-- Exercise materials follows --

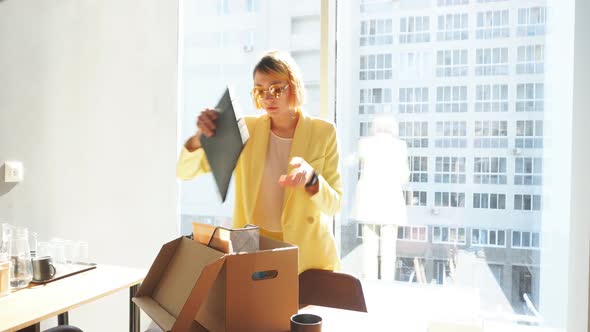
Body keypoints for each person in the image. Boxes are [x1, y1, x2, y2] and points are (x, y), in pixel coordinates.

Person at [176, 50, 342, 273]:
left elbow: (335, 204)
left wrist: (311, 179)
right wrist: (200, 138)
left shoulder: (323, 132)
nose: (267, 97)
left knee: (301, 308)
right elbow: (185, 172)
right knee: (255, 307)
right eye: (260, 90)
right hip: (252, 245)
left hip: (307, 251)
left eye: (276, 89)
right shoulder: (247, 129)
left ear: (294, 86)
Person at [352, 115, 409, 281]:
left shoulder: (364, 144)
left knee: (369, 248)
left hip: (368, 203)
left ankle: (369, 284)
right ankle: (386, 284)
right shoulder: (400, 146)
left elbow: (354, 164)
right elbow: (404, 177)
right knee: (388, 250)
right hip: (391, 203)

-- Exercise materials concluded --

Make an exact copy of the records from their first line through the line containing "nose: (267, 97)", both ends included, with the pictures omitted.

Body keypoints for each person in the image. Boxes are [x1, y1, x2, y2] and points are (x, y), in pixel coordinates.

Person at [176, 50, 342, 273]:
left elbow: (335, 204)
left wrist: (311, 179)
right wrist: (200, 138)
left shoulder: (323, 132)
nose: (267, 97)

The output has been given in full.